▸ **To-do item**
The answer is the data repeated in full, with no pictures included.

▸ **Data records**
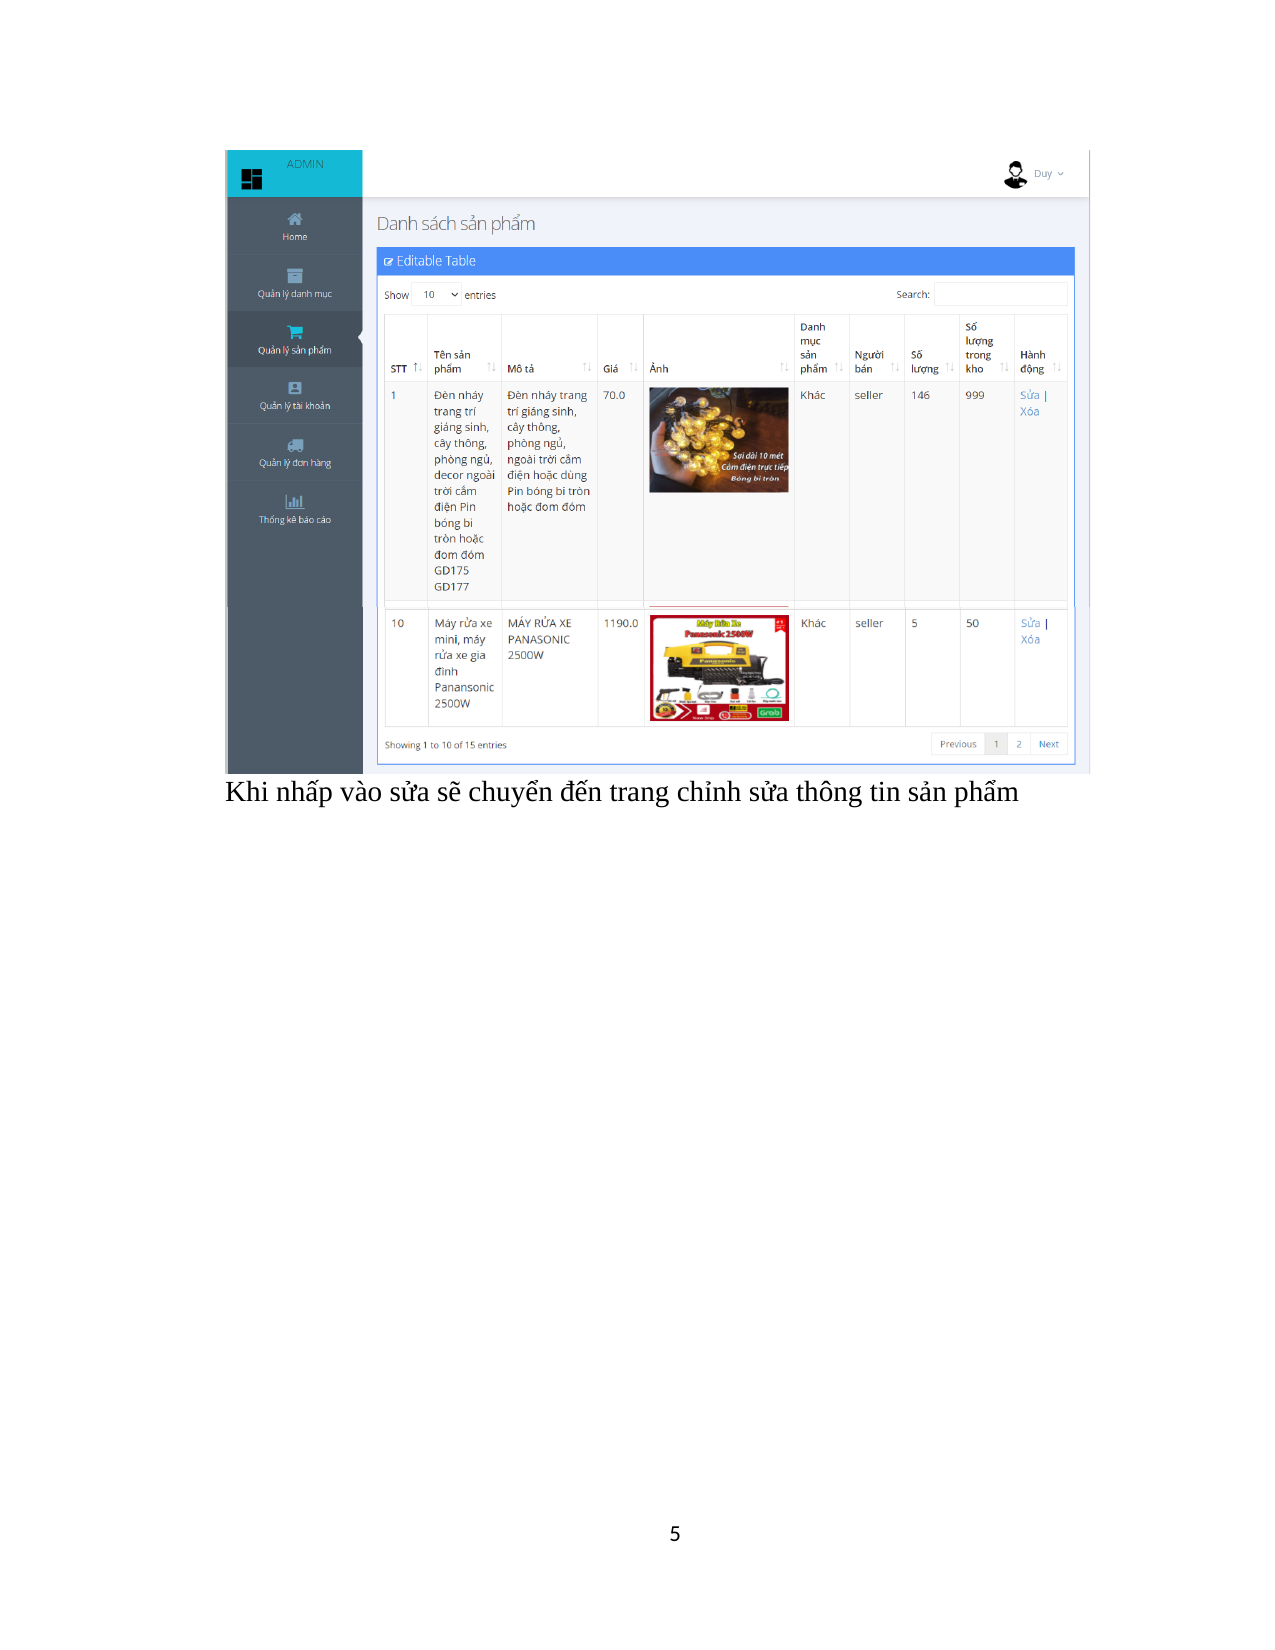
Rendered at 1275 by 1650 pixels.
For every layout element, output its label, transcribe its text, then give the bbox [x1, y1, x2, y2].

text Khi nhấp vào sửa sẽ chuyển đến trang chỉnh sửa thông tin sản phẩm [225, 774, 1125, 807]
picture [225, 150, 1091, 774]
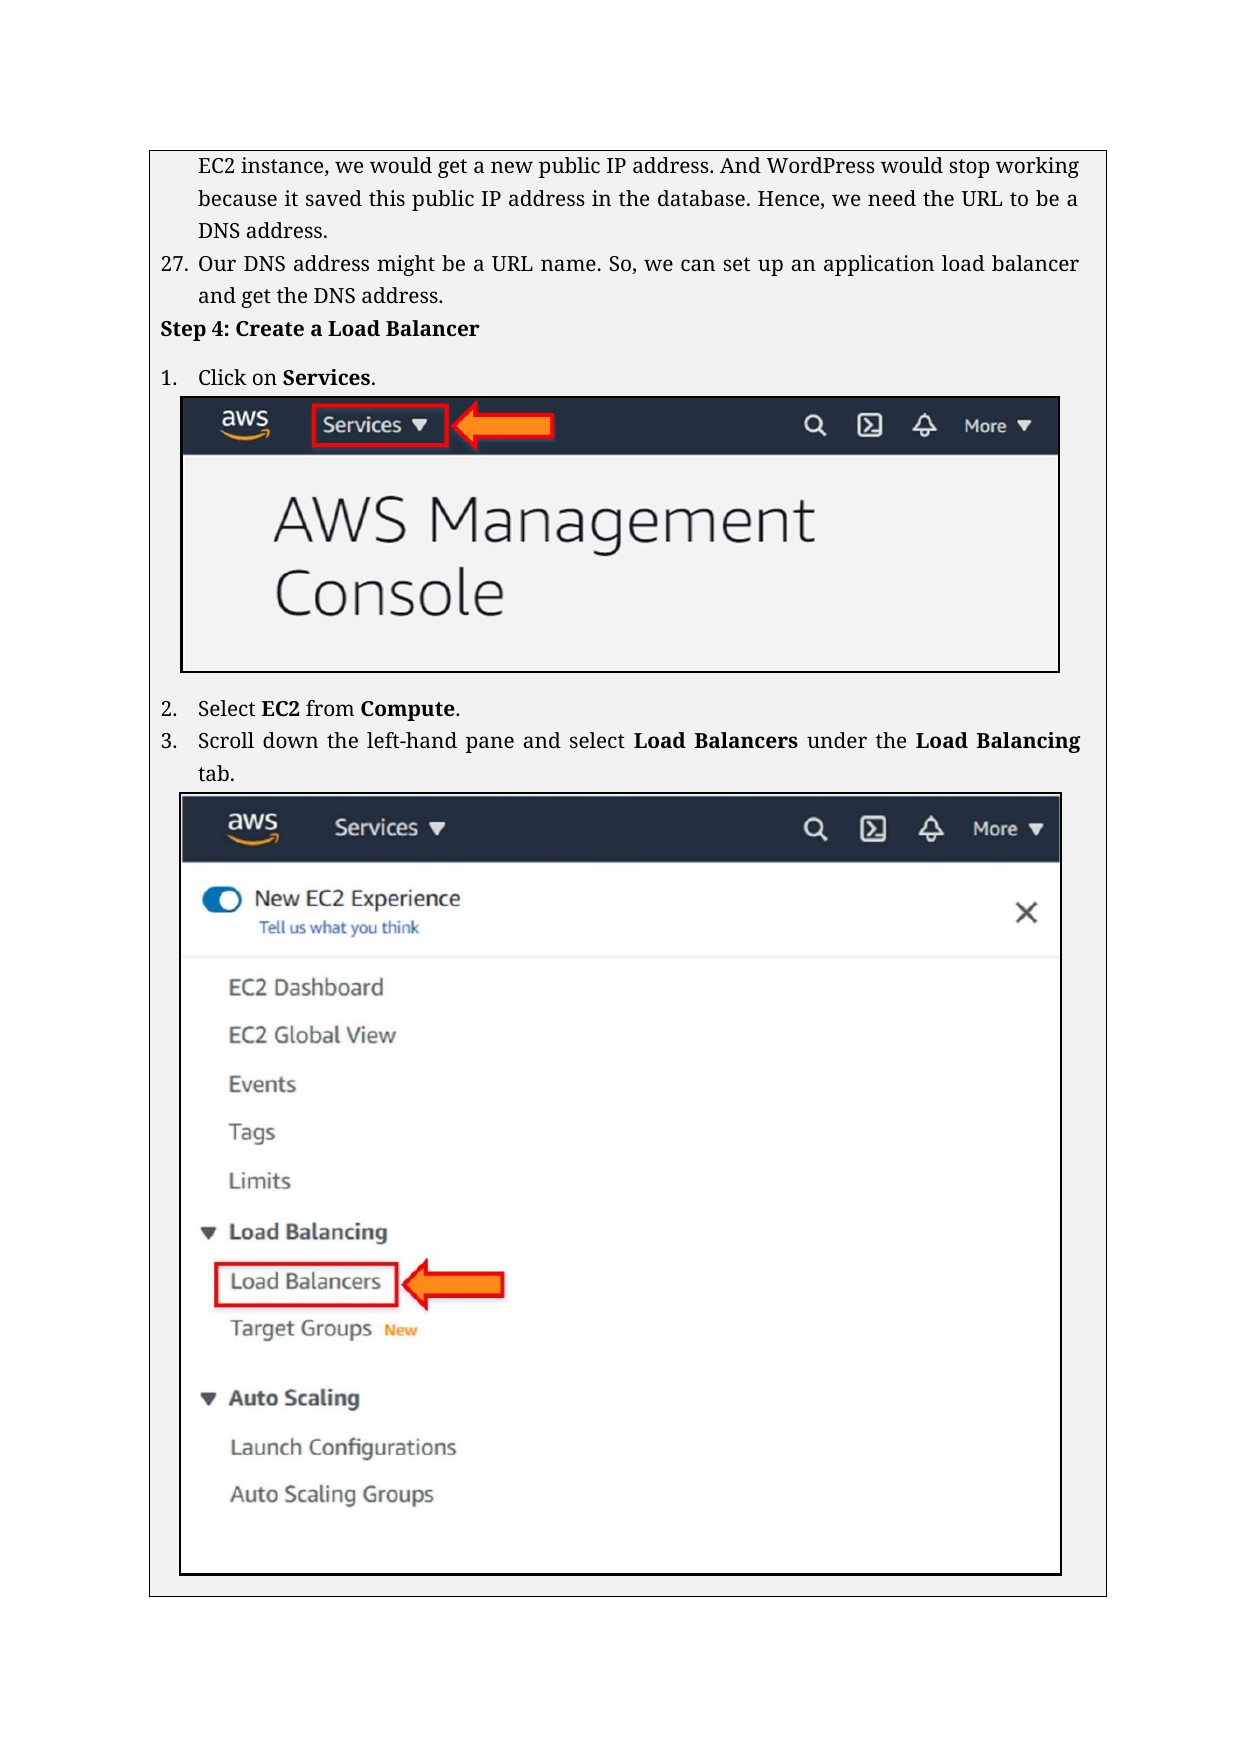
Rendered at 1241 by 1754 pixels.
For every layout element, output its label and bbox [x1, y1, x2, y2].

table_header [150, 151, 1106, 1596]
picture [181, 794, 1060, 1573]
picture [183, 398, 1058, 671]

▸ **Result for this task**
Rendered at 1275 by 1650 pixels.
For every layout element, output its label, transcribe its text, then give the bbox [x1, y1, x2, y2].

text Khi nhấp vào sửa sẽ chuyển đến trang chỉnh sửa thông tin sản phẩm [225, 774, 1125, 807]
picture [225, 150, 1091, 774]
Rendered at 1241 by 1754 pixels.
For every layout element, output its label and bbox [x1, y1, x2, y2].

table_header [150, 151, 1106, 1596]
picture [181, 794, 1060, 1573]
picture [183, 398, 1058, 671]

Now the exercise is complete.